Work order. What lines of the listing include the string "scroll"? Show them all.

Information given.
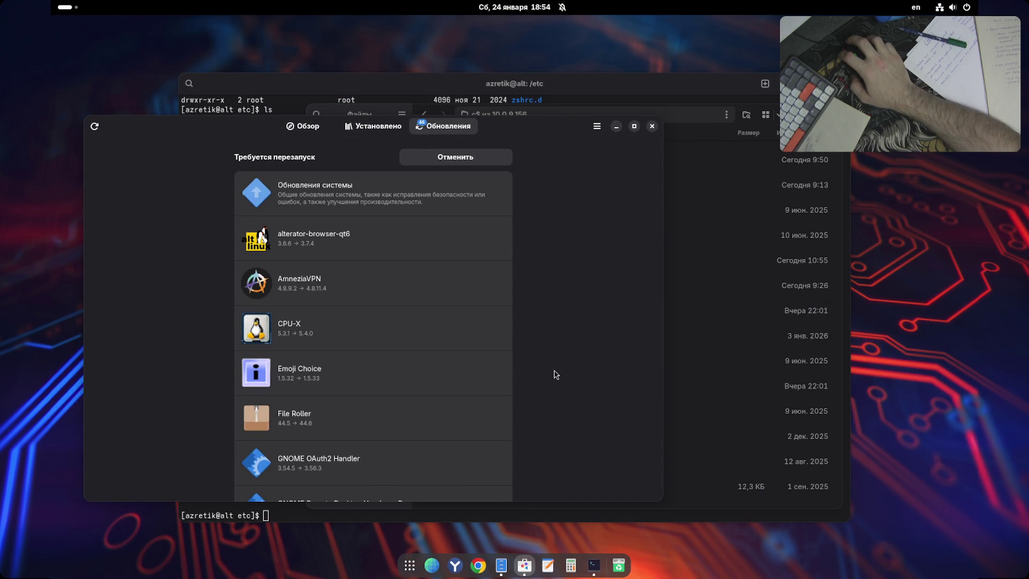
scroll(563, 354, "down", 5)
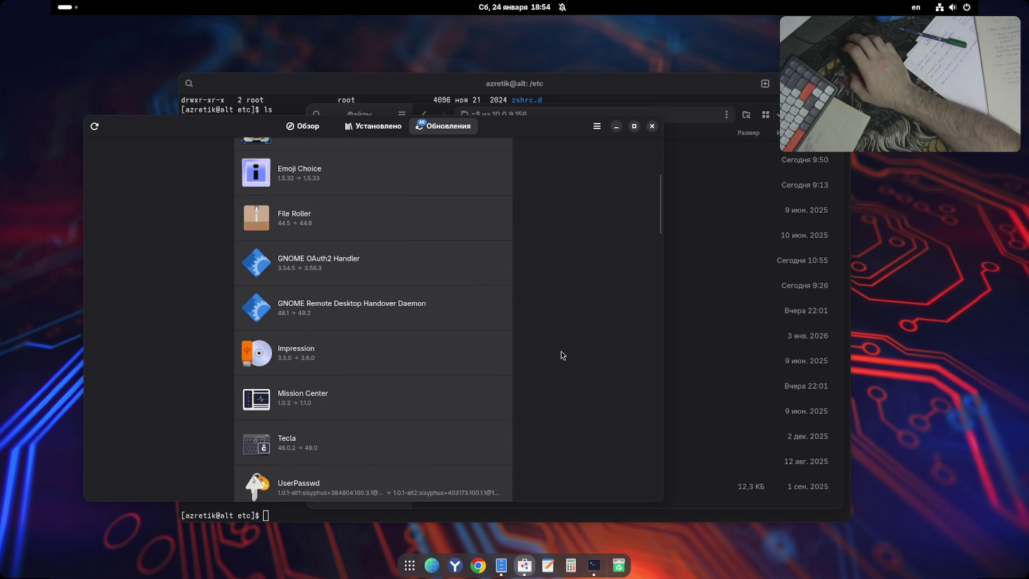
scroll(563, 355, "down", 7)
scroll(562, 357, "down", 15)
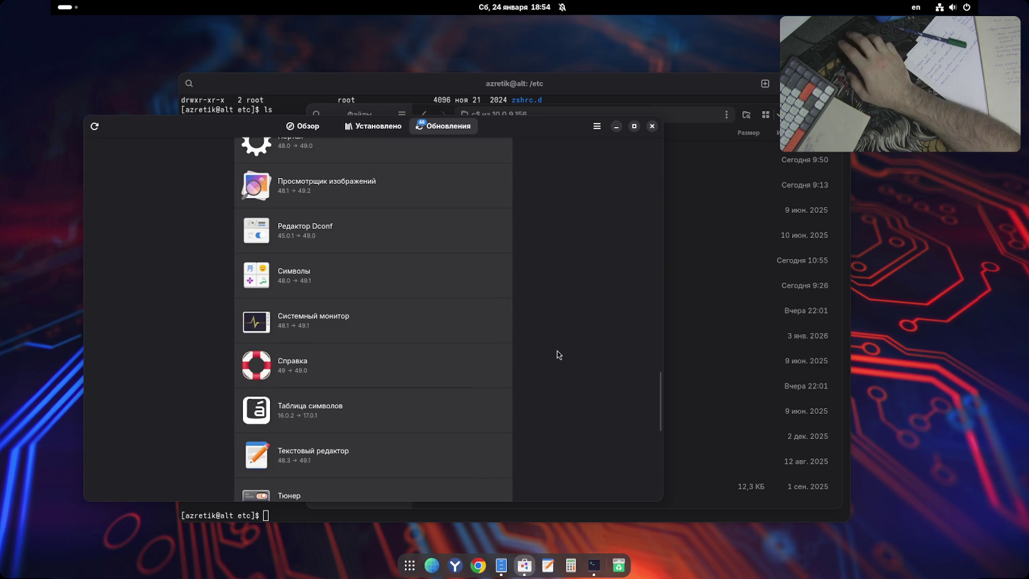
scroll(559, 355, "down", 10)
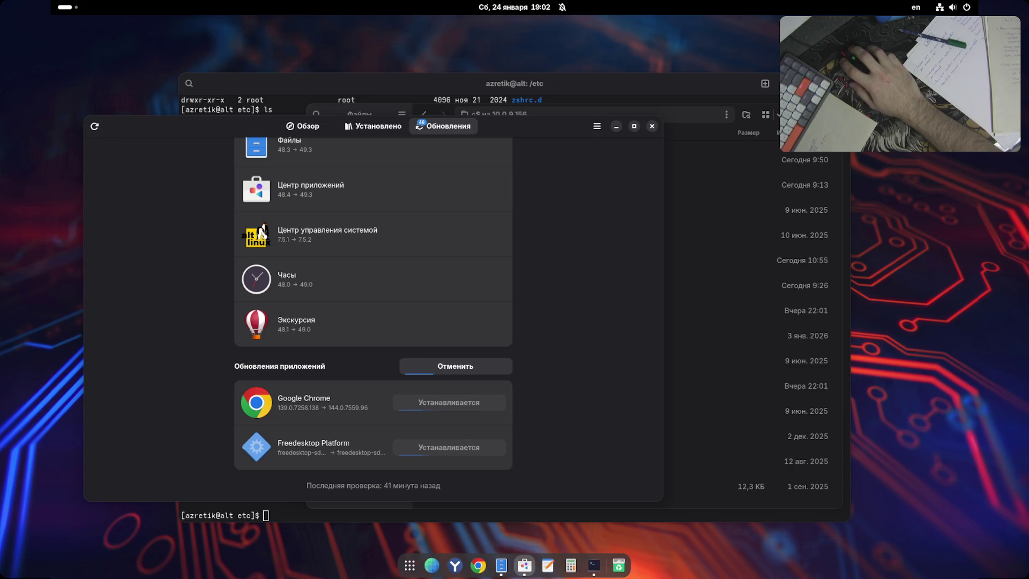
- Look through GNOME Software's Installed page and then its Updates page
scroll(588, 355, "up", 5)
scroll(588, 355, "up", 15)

Solution for this exercise.
scroll(563, 354, "down", 5)
scroll(563, 355, "down", 7)
scroll(562, 357, "down", 15)
scroll(559, 355, "down", 10)
scroll(588, 355, "up", 5)
scroll(588, 355, "up", 15)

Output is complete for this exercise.